● THE TASK:
Copy every line of the records below word for word, leaving out the pictures.

[[ INFORMATION GIVEN open ]]

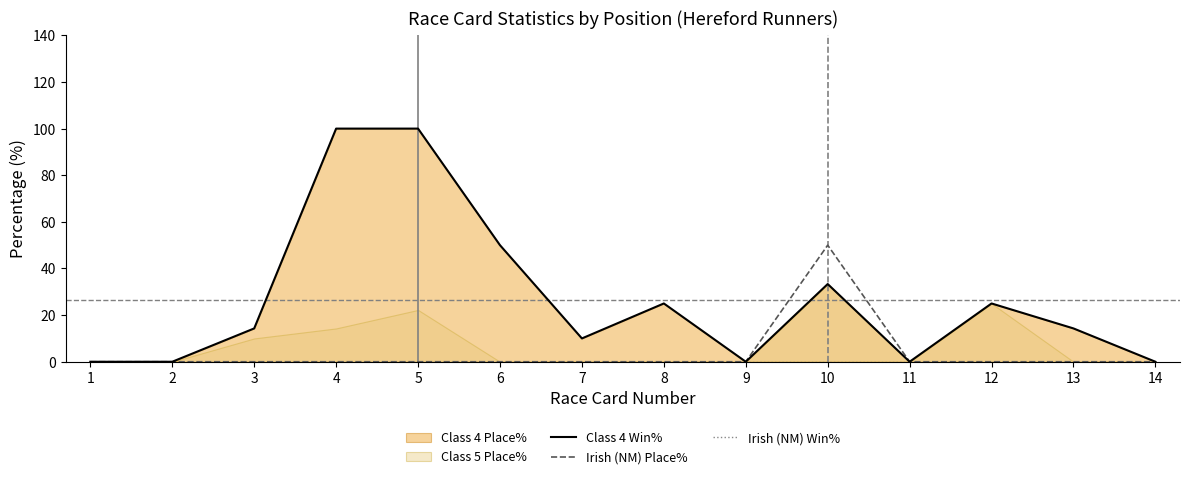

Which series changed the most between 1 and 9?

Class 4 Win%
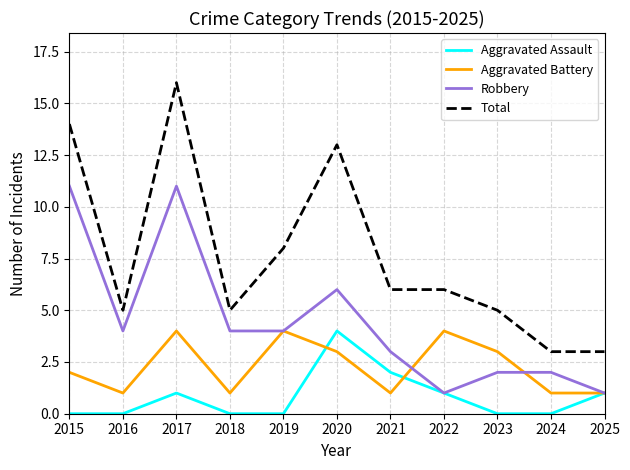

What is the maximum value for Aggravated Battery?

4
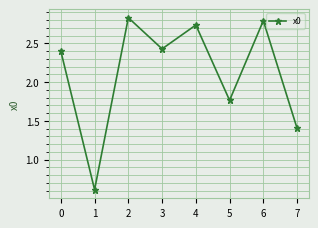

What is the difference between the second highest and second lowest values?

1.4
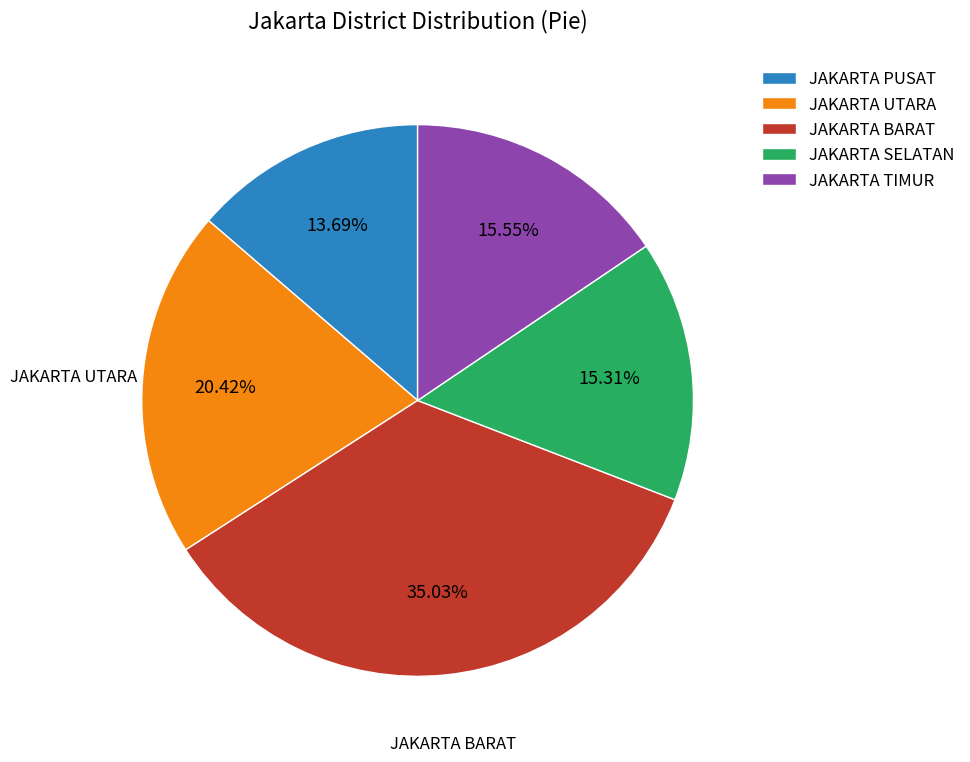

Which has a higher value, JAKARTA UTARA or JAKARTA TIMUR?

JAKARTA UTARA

[[ INFORMATION GIVEN closed ]]

● WRITTEN RESPONSE:
Which series changed the most between 1 and 9?

Class 4 Win%

What is the maximum value for Aggravated Battery?

4

What is the difference between the second highest and second lowest values?

1.4

Which has a higher value, JAKARTA UTARA or JAKARTA TIMUR?

JAKARTA UTARA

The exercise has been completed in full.